Clarkson honors Ratcliffe of Wild Center
Clarkson University’s highest community service honor, the Bertrand H. Snell Award, was bestowed upon Wild Center Executive Director Stephanie Ratcliffe at a dinner hosted by Clarkson President Tony Collins and University trustees on May 11.
The Bertrand H. Snell Award was created by the Clarkson board of trustees in 1981 to recognize individuals of outstanding merit and to honor Snell’s significant contributions to the University, the North Country, and the nation. Snell, the congressman who introduced the original St. Lawrence Seaway legislation in 1917, was a Clarkson trustee for 47 years.
The award recognizes a new generation of leaders who share Bert Snell’s commitment to the North Country and greater community. Recipients are chosen for their professional, business or educational accomplishments, combined with demonstrated integrity and concern for the community. This is only the 14th time in more than 35 years that Clarkson has presented the award.

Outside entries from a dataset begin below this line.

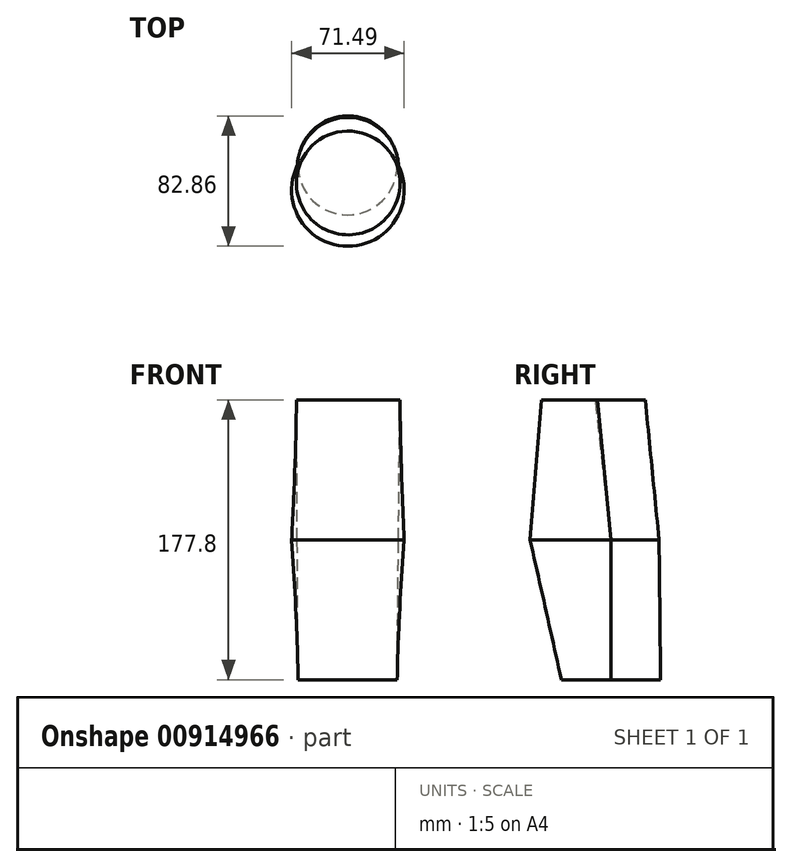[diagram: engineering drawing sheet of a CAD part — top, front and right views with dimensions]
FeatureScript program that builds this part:
annotation { "Feature Type Name" : "Feature", "Feature Type Description" : "" }
export const myFeature = defineFeature(function(context is Context, id is Id, definition is map)
    precondition{}
    {
        {
            var Q0;
            Q0=qCreatedBy(makeId("Top.planeOp"),FACE);
            var sketch = newSketch(context, id + "F0", { "sketchPlane" : qUnion([Q0])});
            skCircle(sketch, "E0", {"center": v(0, 0) * mm, "radius": 31.5 * mm});
            skSolve(sketch);
        }
        {
            var Q0;
            Q0=makeQuery(id+"F0.imprint","IMPRINT",FACE,{"disambiguationData":[TD([[makeQuery(id+"F0.imprint","IMPRINT",EDGE,{"derivedFrom":sQuery(id+"F0.wireOp",EDGE,"E0")}),1.0]])]});
            cPlane(context, id + "F1", {"entities" : qUnion([Q0]), "cplaneType" : CPlaneType.OFFSET, "offset" : 88.9 * mm, "width" : 152.4 * mm, "height" : 152.4 * mm});
        }
        {
            var Q0;
            Q0=qCreatedBy(id+"F1.planeOp",FACE);
            var sketch = newSketch(context, id + "F2", { "sketchPlane" : qUnion([Q0])});
            skArc(sketch, "E1", {"start": v(32.33, 0) * mm, "mid": v(0.17, 30.53) * mm, "end": v(-32, 0) * mm});
            skArc(sketch, "E2", {"start": v(-32, 0) * mm, "mid": v(0.17, -51.35) * mm, "end": v(32.33, 0) * mm});
            skSolve(sketch);
        }
        {
            var Q0;
            Q0=makeQuery(id+"F0.imprint","IMPRINT",FACE,{"disambiguationData":[TD([[makeQuery(id+"F0.imprint","IMPRINT",EDGE,{"derivedFrom":sQuery(id+"F0.wireOp",EDGE,"E0")}),1.0]])]});
            var Q1;
            Q1=makeQuery(id+"F2.imprint","IMPRINT",FACE,{"disambiguationData":[TD([[makeQuery(id+"F2.imprint","IMPRINT",EDGE,{"derivedFrom":sQuery(id+"F2.wireOp",EDGE,"E1")}),1.0]])]});
            loft(context, id + "F3", {"sheetProfilesArray" : [{ "sheetProfileEntities" : qUnion([Q0]) }, { "sheetProfileEntities" : qUnion([Q1]) }]});
        }
        {
            var Q0;
            Q0=makeQuery(id+"F2.imprint","IMPRINT",FACE,{"disambiguationData":[TD([[makeQuery(id+"F2.imprint","IMPRINT",EDGE,{"derivedFrom":sQuery(id+"F2.wireOp",EDGE,"E1")}),1.0]])]});
            cPlane(context, id + "F4", {"entities" : qUnion([Q0]), "cplaneType" : CPlaneType.OFFSET, "offset" : 88.9 * mm, "width" : 152.4 * mm, "height" : 152.4 * mm});
        }
        {
            var Q0;
            Q0=qCreatedBy(id+"F4.planeOp",FACE);
            var sketch = newSketch(context, id + "F5", { "sketchPlane" : qUnion([Q0])});
            skArc(sketch, "E3", {"start": v(33.17, -8.58) * mm, "mid": v(-0.22, 21.78) * mm, "end": v(-32.53, -9.73) * mm});
            skArc(sketch, "E4", {"start": v(-32.53, -9.73) * mm, "mid": v(0.93, -44.1) * mm, "end": v(33.17, -8.58) * mm});
            skSolve(sketch);
        }
        {
            var Q1;
            Q1=makeQuery(id+"F2.imprint","IMPRINT",FACE,{"disambiguationData":[TD([[makeQuery(id+"F2.imprint","IMPRINT",EDGE,{"derivedFrom":sQuery(id+"F2.wireOp",EDGE,"E1")}),1.0]])]});
            var Q2;
            Q2=makeQuery(id+"F5.imprint","IMPRINT",FACE,{"disambiguationData":[TD([[makeQuery(id+"F5.imprint","IMPRINT",EDGE,{"derivedFrom":sQuery(id+"F5.wireOp",EDGE,"E3")}),1.0]])]});
            loft(context, id + "F6", {"operationType" : NewBodyOperationType.ADD, "sheetProfilesArray" : [{ "sheetProfileEntities" : qUnion([Q1]) }, { "sheetProfileEntities" : qUnion([Q2]) }]});
        }
    });
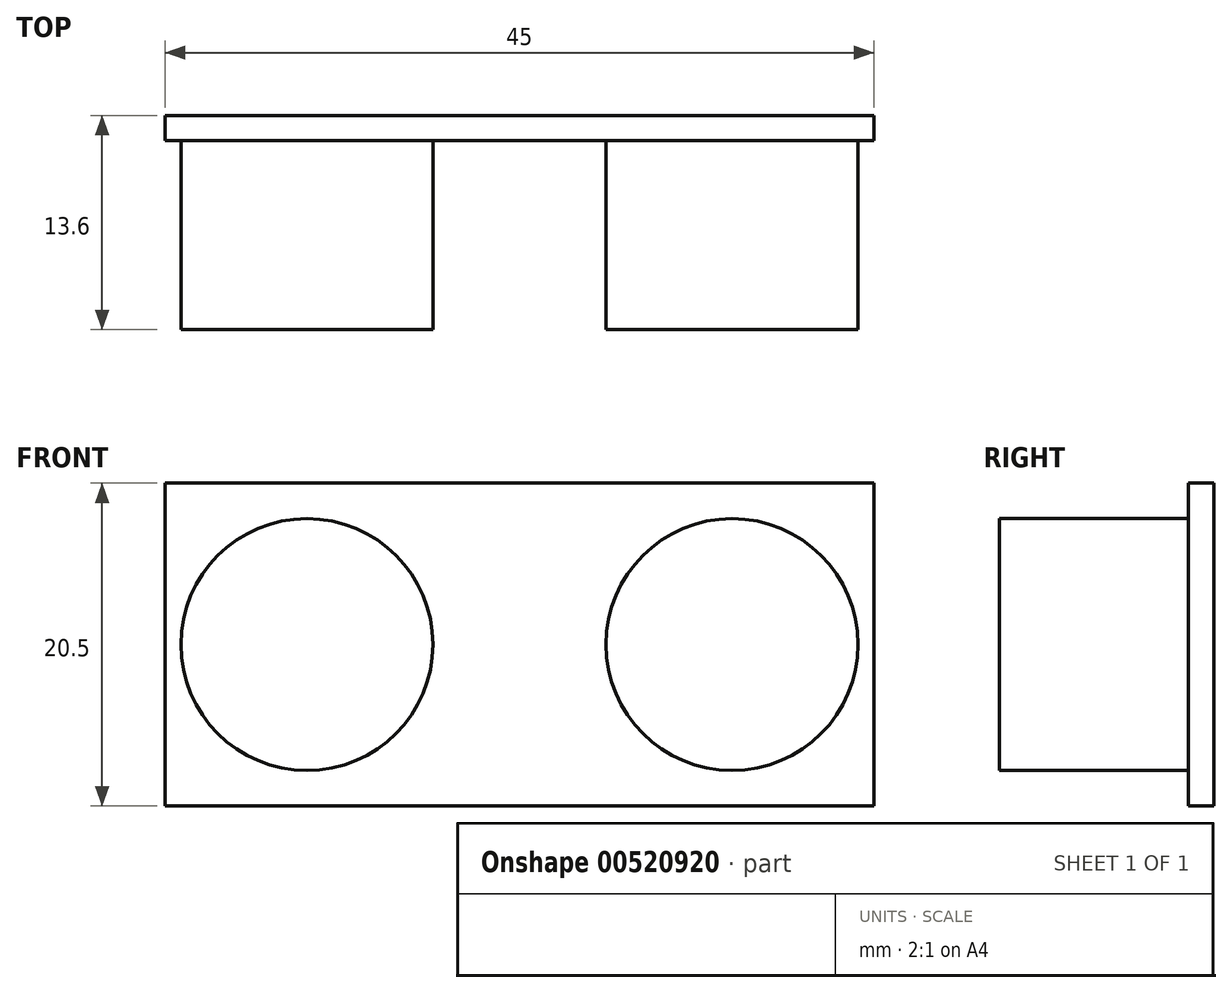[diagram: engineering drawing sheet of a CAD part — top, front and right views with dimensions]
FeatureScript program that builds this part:
annotation { "Feature Type Name" : "Feature", "Feature Type Description" : "" }
export const myFeature = defineFeature(function(context is Context, id is Id, definition is map)
    precondition{}
    {
        {
            var Q0;
            Q0=qCreatedBy(makeId("Front.planeOp"),FACE);
            var sketch = newSketch(context, id + "F0", { "sketchPlane" : qUnion([Q0])});
            skLineSegment(sketch, "E0.bottom", {"start": v(-22.5, -10.25) * mm, "end": v(22.5, -10.25) * mm});
            skLineSegment(sketch, "E0.top", {"start": v(-22.5, 10.25) * mm, "end": v(22.5, 10.25) * mm});
            skLineSegment(sketch, "E0.left", {"start": v(-22.5, -10.25) * mm, "end": v(-22.5, 10.25) * mm});
            skLineSegment(sketch, "E0.right", {"start": v(22.5, -10.25) * mm, "end": v(22.5, 10.25) * mm});
            skPoint(sketch, "E0.middle", {"position": v(0, 0) * mm});
            skSolve(sketch);
        }
        {
            var Q0;
            Q0 = qSketchRegion(id + "F0", true);
            extrude(context, id + "F1", {"entities" : qUnion([Q0]), "depth" : 1.6 * mm, "offsetDistance" : 25.4 * mm});
        }
        {
            var Q0;
            Q0=makeQuery(id+"F1.opExtrude","CAP_FACE",FACE,{"disambiguationData":[OSD([sQuery(id+"F0.wireOp",EDGE,"E0.bottom"),sQuery(id+"F0.wireOp",EDGE,"E0.top"),sQuery(id+"F0.wireOp",EDGE,"E0.left"),sQuery(id+"F0.wireOp",EDGE,"E0.right")])],"isStart":false});
            var sketch = newSketch(context, id + "F2", { "sketchPlane" : qUnion([Q0])});
            skCircle(sketch, "E1", {"center": v(-13.5, 0) * mm, "radius": 8 * mm});
            skCircle(sketch, "E2", {"center": v(13.5, 0) * mm, "radius": 8 * mm});
            skLineSegment(sketch, "E3", {"start": v(-5.5, 0) * mm, "end": v(5.5, 0) * mm});
            skLineSegment(sketch, "E4", {"start": v(0, 10.25) * mm, "end": v(0, -10.25) * mm});
            skPoint(sketch, "E5", {"position": v(0, 0) * mm});
            skSolve(sketch);
        }
        {
            var Q0;
            Q0 = qSketchRegion(id + "F2", true);
            extrude(context, id + "F3", {"entities" : qUnion([Q0]), "operationType" : NewBodyOperationType.ADD, "depth" : 12 * mm, "offsetDistance" : 25.4 * mm});
        }
    });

“Through her role as executive director of the Wild Center, Stephanie Ratcliffe drives innovation, creative problem-solving solutions and forward thinking behind the positive change and growth to our Adirondack-North Country region” said Clarkson President Tony Collins. “Her ceaseless work to make the Wild Center and Tupper Lake a true tourism destination has brought to life the original vision of the Wild Center’s founding board members. Clarkson University is proud to honor Stephanie with the Bertrand H. Snell Award.”
Ratcliffe has served as executive director of the Wild Center in Tupper Lake since 2007, after joining the launch team as director of operations and programs, four years before its 2006 opening.
A transformational leader, Ratcliffe has been at the helm during the creation of the Wild Center museum’s current exhibits and programs, including all of the interior live exhibits and multimedia presentations. She has been responsible for the majority of major initiatives, including the development of Wild Walk, an award-winning 850-foot-long elevated treetop walkway.
Ratcliffe oversees several initiatives on climate change, including the Youth Climate Program, which was recognized by the White House Office of Science and Technology Policy as part of President Obama’s Climate Action Plan, and by international groups such as UNESCO. She also oversaw the production of the award-winning film “A Matter of Degrees,” narrated by Sigourney Weaver, and convened at the Wild Center a national policy conference and two regional conferences on climate change.
She was one of 17 international science museum directors selected to participate in a year-long leadership program funded by the Noyce Foundation.
Ratcliffe also serves as executive committee secretary and diversity committee chair of the Board of the Association of Science Technology Centers based in Washington, D.C., serving science centers internationally.
Dedicated to the sustainability of Adirondack communities, Ratcliffe understands the many roles that museums can play, including as economic drivers, and has served as a board member of the Adirondack North Country Association since 2004.
Ratcliffe was recruited to join the Wild Center team from her position of senior director for all exhibitions at the Maryland Science Center, where she worked for 13 years. She began her career in museums at the Smithsonian Institution in Washington, D.C. Prior to her work at the Smithsonian, she also developed exhibits for the Brooklyn Children’s Museum.
Ratcliffe and her husband, Peter Shrope, artist and town of Brighton supervisor, live in Rainbow Lake.